The red lips of miss A.

When I was 11, London was a sequence of vignettes in a textbook, a collection of drawings of double-deckers and police caps, a mantra: Oxford, Trafalgar and Piccadilly Circus, a delightful vibration in the red lips of Miss A. London was gentle and mysterious, more alive in fiction than in reality. The country was a doodle of a handful of arrows over the head of William the Conqueror. Again, gentle and magic, like a Harry Potter stuff before Harry Potter. The landladies were fat and quite smokers, Mary was gorgeous and the main character of the course, a guy, a total failure. English was a set of dreadful drills and the audition of the forecast, the very top of the test. There was a dozen ways for naming the rain; Shakespeare was a man strangled in a neck clothe, always holding a quill pen, always bald, always wearing a goatee. The time was said in sharps and o'clocks; the verbs, eat-ate-eaten. Pronunciation, a deep impossibility. The whole language of songs and streets bore little resemblance with the studied lessons.

What I now see daily used to belong to a distant realm, to an unreachable, mysterious land. London boiled in my imagination and so far and unapproachable it looked like that I was content with contemplating it sparkling through the glass, as the thoughts were not indeed mine or could not ever be seized or fastened.

I don't know why from time to time I come to think about this. I guess I miss things being this way.
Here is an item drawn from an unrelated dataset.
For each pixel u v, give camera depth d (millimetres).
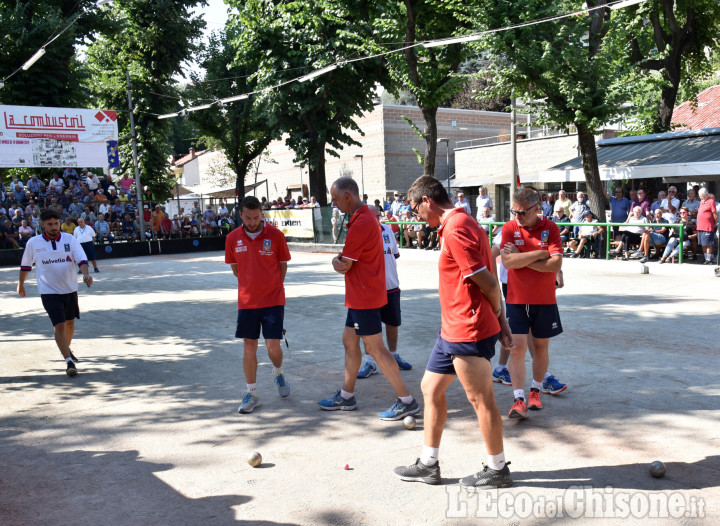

I wish I could relish again the mystery of those virginal days, only for a quick second. (That should be plainly enough, in the same way you don't need more than that to gather a score of memories from the wake of a smell). If you look straight into the eyes of life, and you are in the proper mood, you shall not find more than a pair of black, tiny pin-heads (shark's eyes), full of delusion.